Stockholm, Sweden – Giving heart attack patients a dose of “superaspirin” before rather than during a procedure to restore blood flow to the heart could save tens of thousands of lives a year, new research suggests.
In a major international study presented Sunday at a meeting of the European Society of Cardiology, scientists found that giving heart attack victims the drug Plavix when they arrive at the emergency room almost halved the risk of a stroke, a repeated heart attack or death within the first month after angioplasty.
Angioplasty, a procedure where doctors thread a wire through the blood vessels and use an inflatable mesh tube to open narrowed or clogged arteries, is performed on about 2 million people worldwide every year.
Patients during this procedure are routinely given Plavix, often called superaspirin because it prevents blood clots in a similar way to aspirin but has a higher potency, because inflating the mesh tube inside the blood vessels disturbs the lining of the artery and attracts clots.
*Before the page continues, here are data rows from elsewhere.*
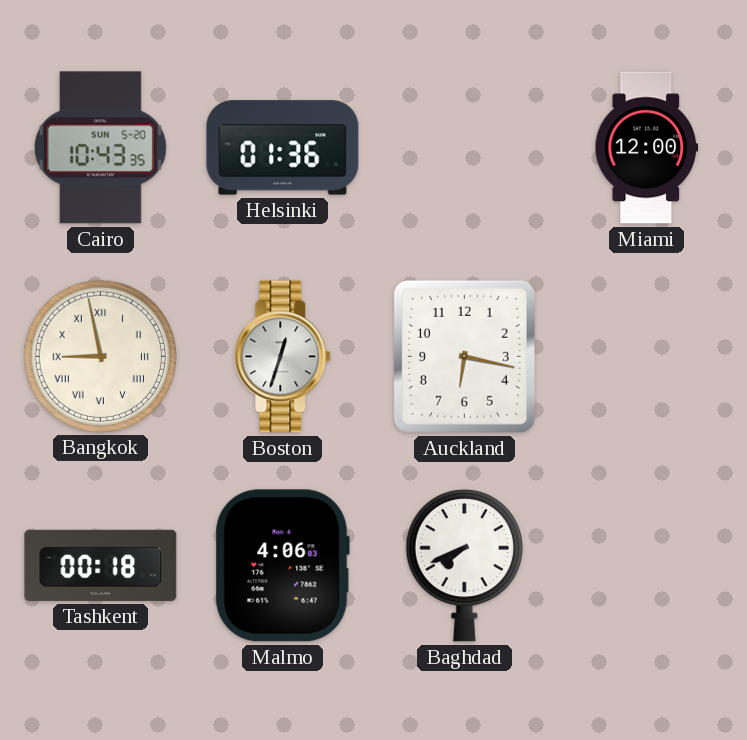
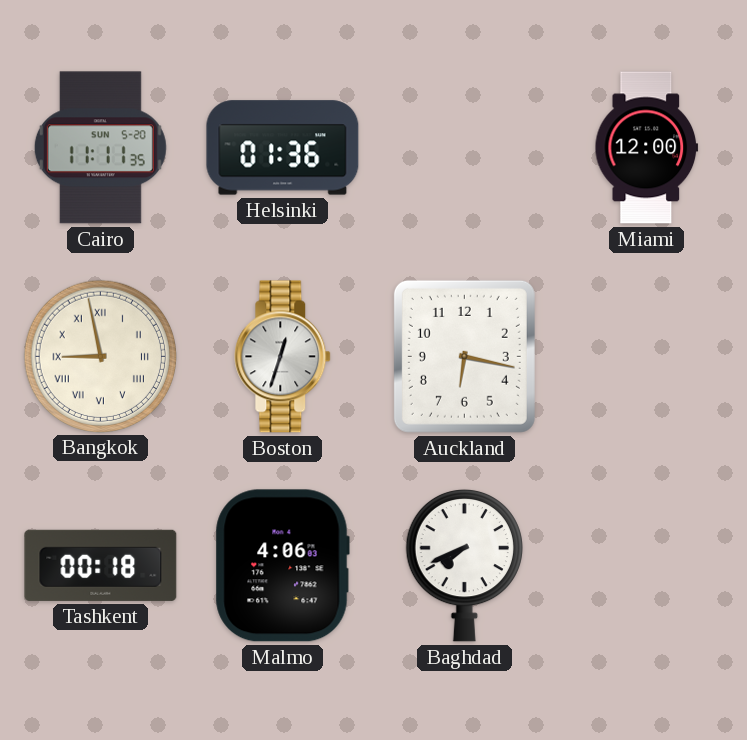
Cairo: 10:43 -> 11:11
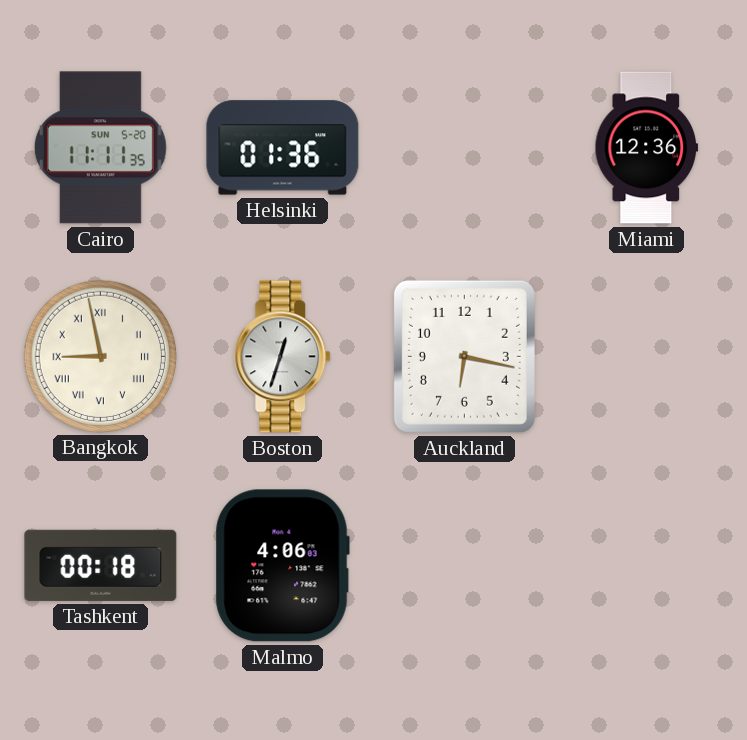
Miami: 12:00 -> 12:36
Baghdad: 7:41 -> none
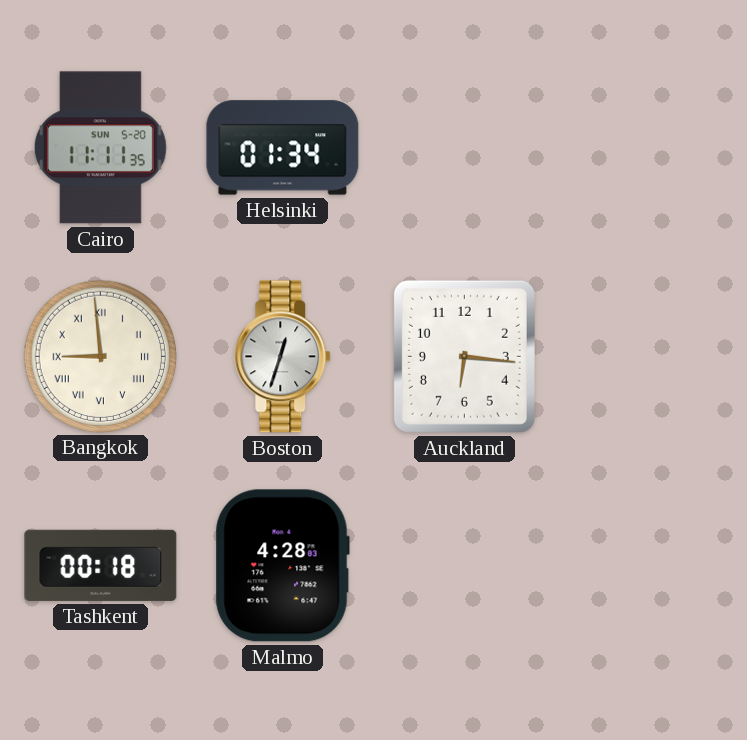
Helsinki: 01:36 -> 01:34
Miami: 12:36 -> none
Bangkok: 8:58 -> 8:59
Auckland: 6:17 -> 6:16
Malmo: 4:06 -> 4:28
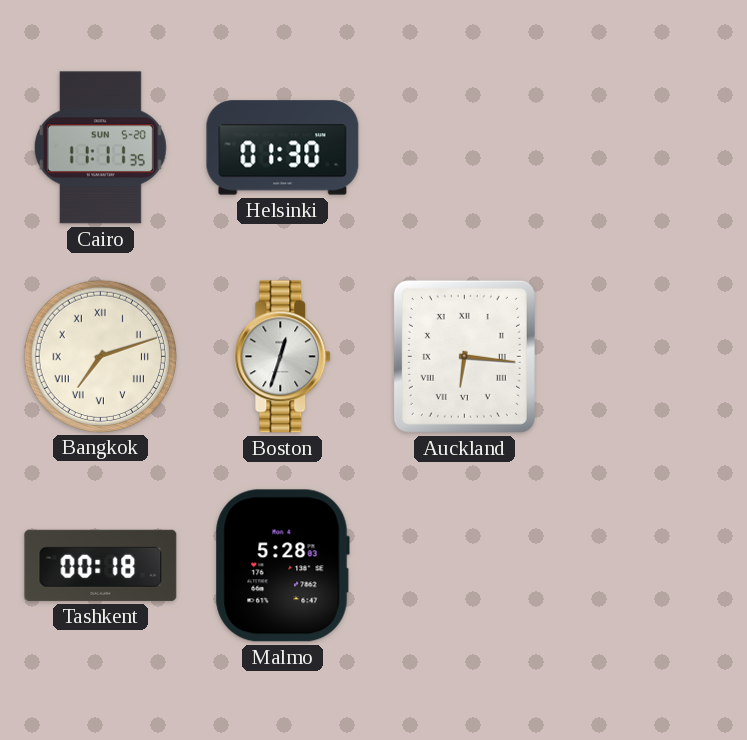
Helsinki: 01:34 -> 01:30
Bangkok: 8:59 -> 7:12
Auckland numerals: Arabic -> Roman
Malmo: 4:28 -> 5:28
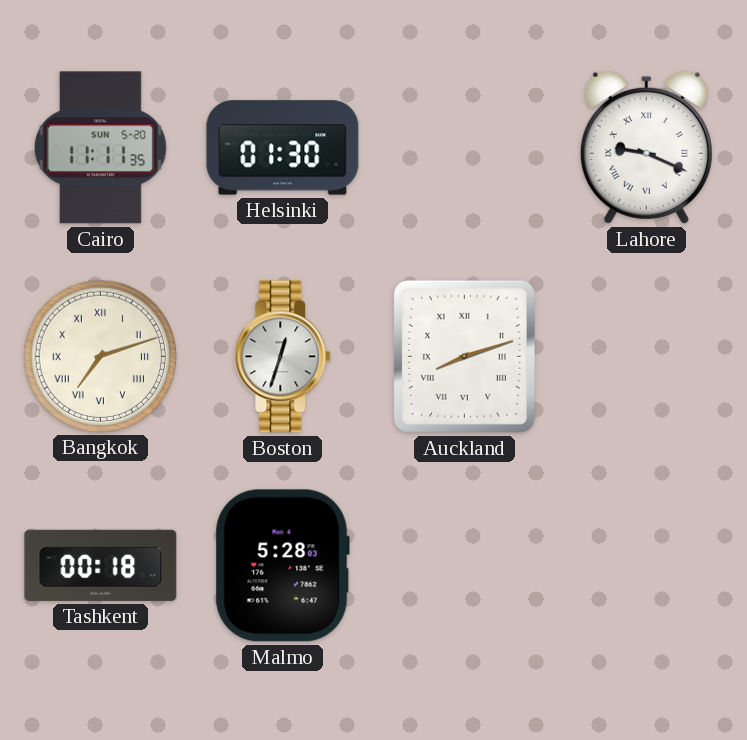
Lahore: none -> 9:19
Auckland: 6:16 -> 8:12
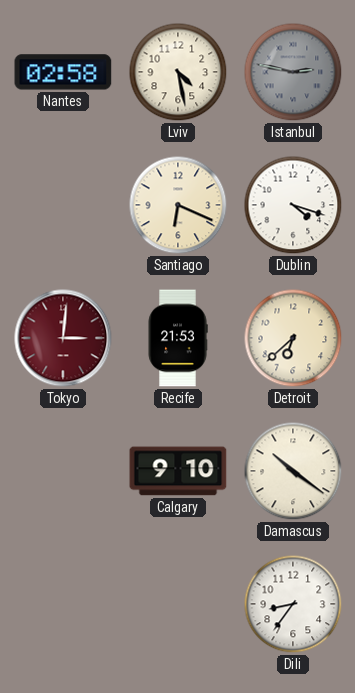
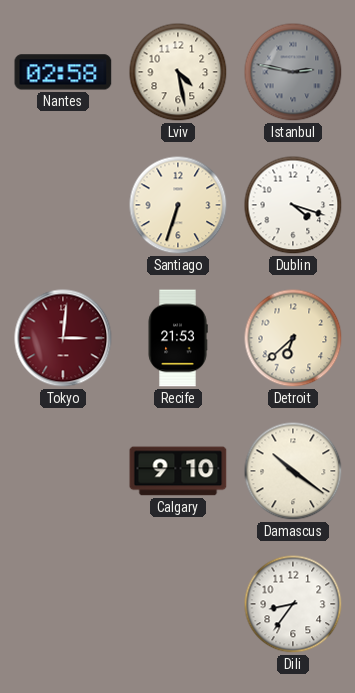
Santiago: 6:19 -> 6:33
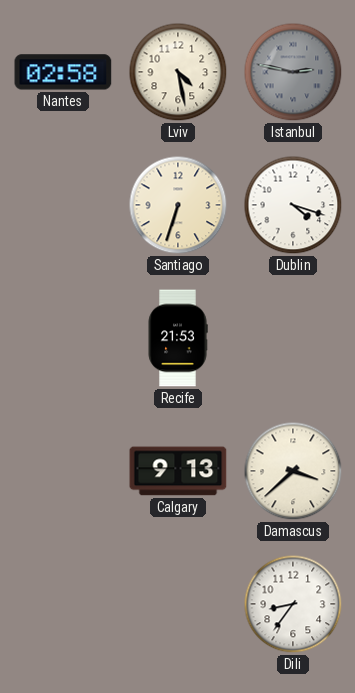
Tokyo: 3:01 -> none
Detroit: 6:38 -> none
Calgary: 9:10 -> 9:13
Damascus: 10:21 -> 3:38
However, in the study of 1,863 heart attack patients, led by Dr. Marc Sabatine from the Harvard University-affiliated Brigham & Women’s Hospital in Boston, 6.3 percent of the people who got 300 milligrams of Plavix at the time of their angioplasty had a heart attack or stroke or died from heart complications during the subsequent month.
However, only 3.6 percent of those who got the drug several hours beforehand went on to suffer those problems.
The findings indicate that the strategy would save one in every 23 patients from a heart attack, stroke or heart-related death, said Sabatine, who presented the findings at the conference.